• [Chart comprehension data]:

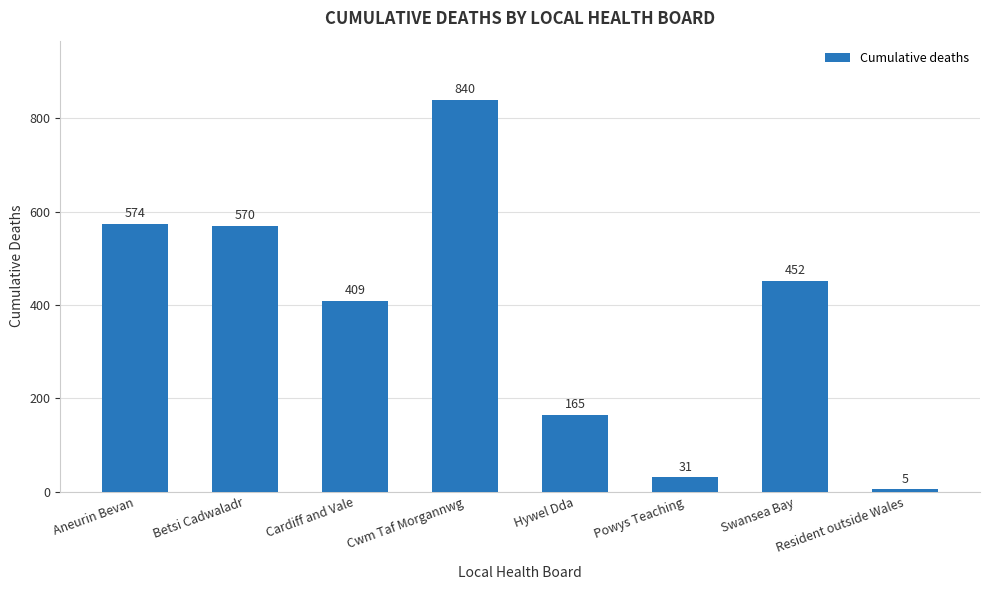

How many distinct data groups are displayed?

1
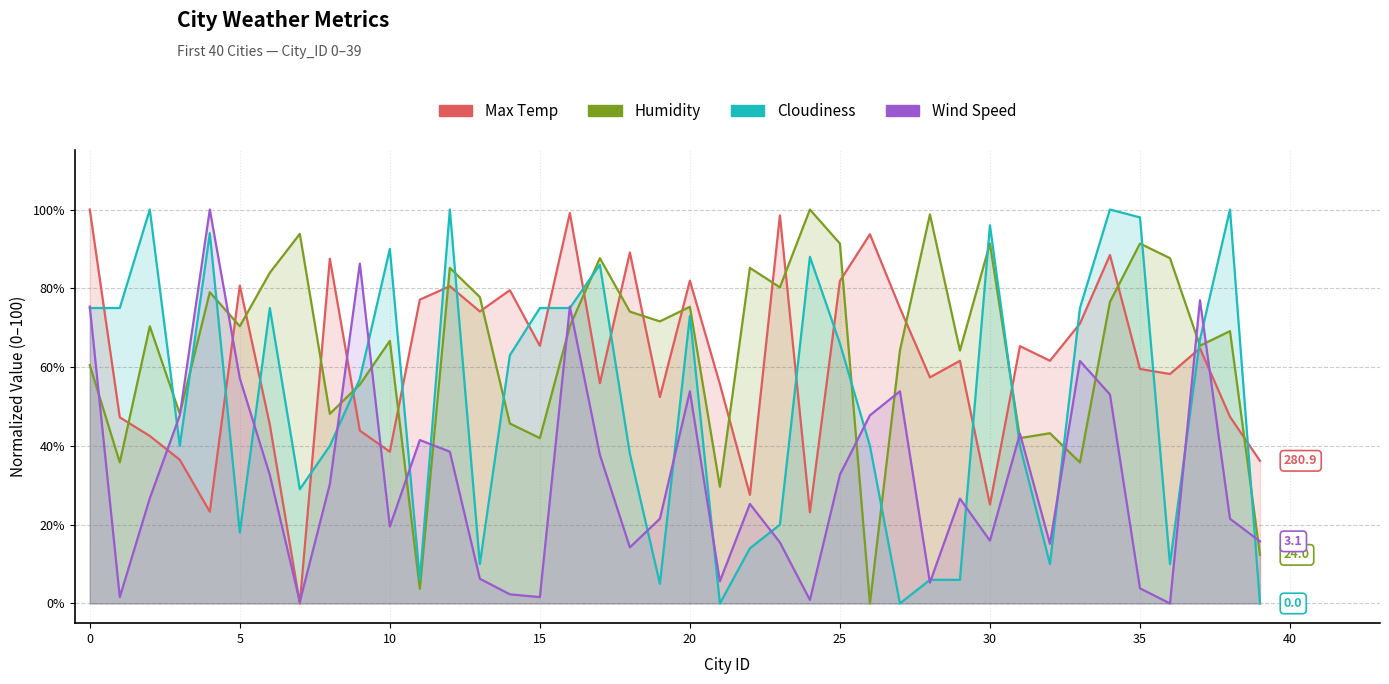

Rank the series by their maximum value, from highest to lowest.

Max Temp, Humidity, Cloudiness, Wind Speed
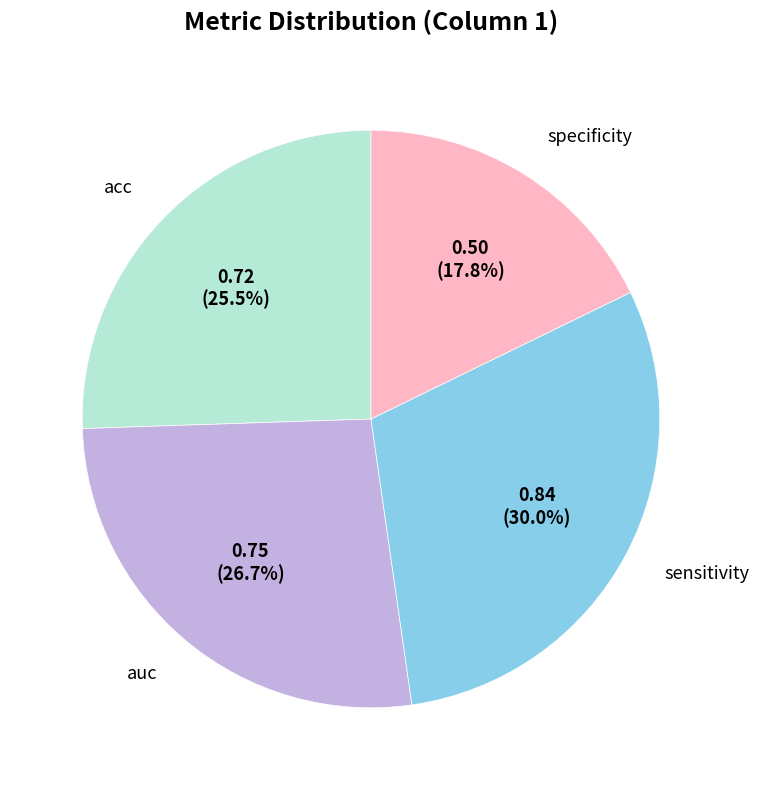

Is there any slice that represents more than half of the pie?

No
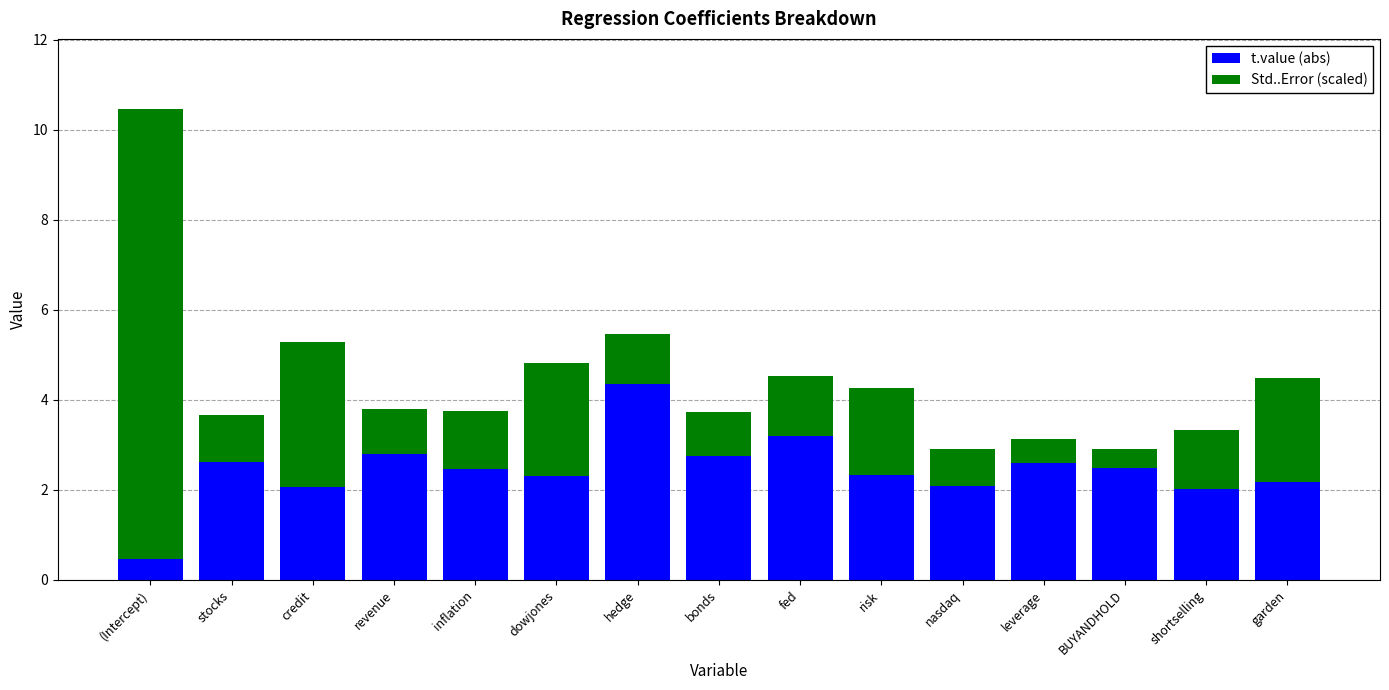

Which category has the lowest value in the t.value (abs) series?

(Intercept)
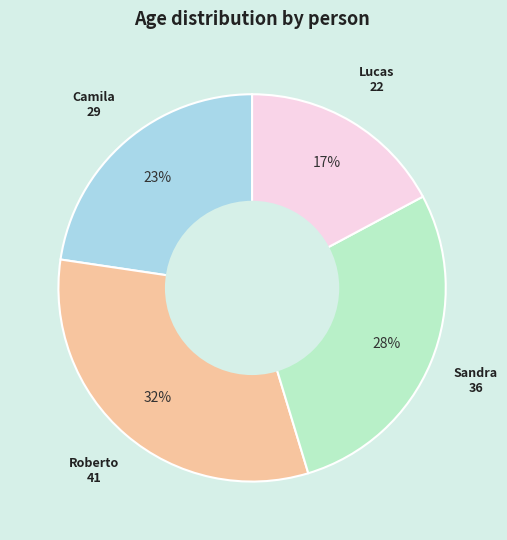

Is there any slice that represents more than half of the pie?

No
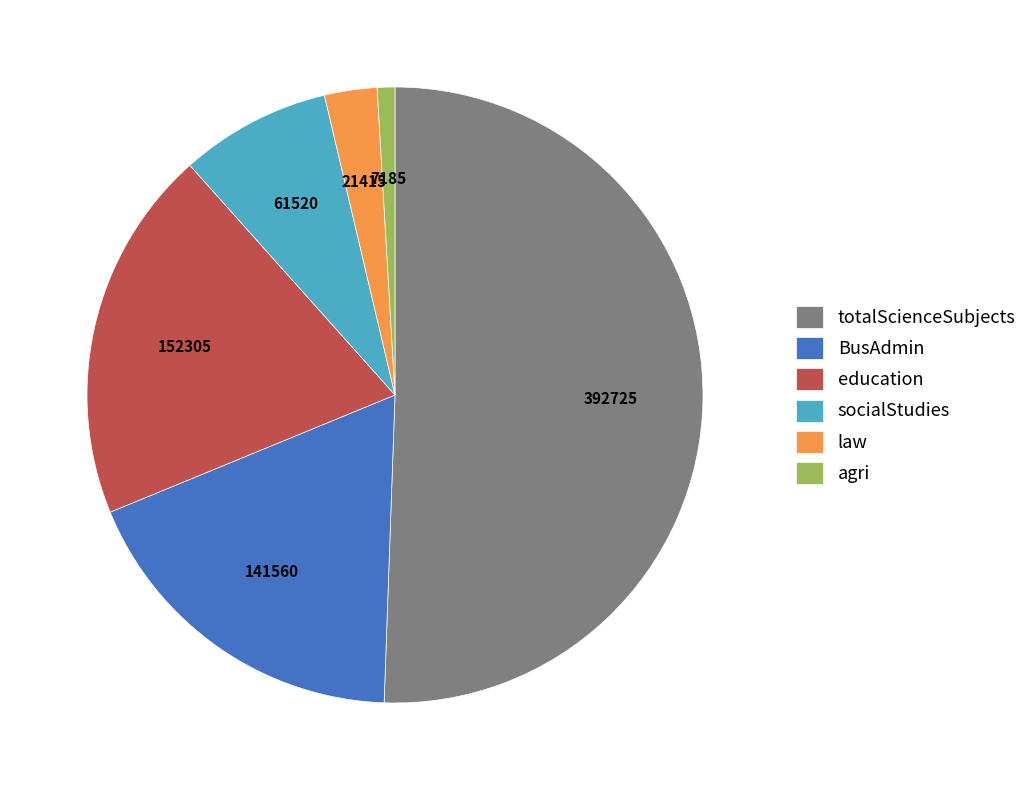

How many segments does this pie chart have?

6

• [ABOUT THIS TASK]:
Extract each line of the material above that contains the word "series". Matching is case-sensitive.

• [WRITTEN SOLUTION]:
Rank the series by their maximum value, from highest to lowest.
Which category has the lowest value in the t.value (abs) series?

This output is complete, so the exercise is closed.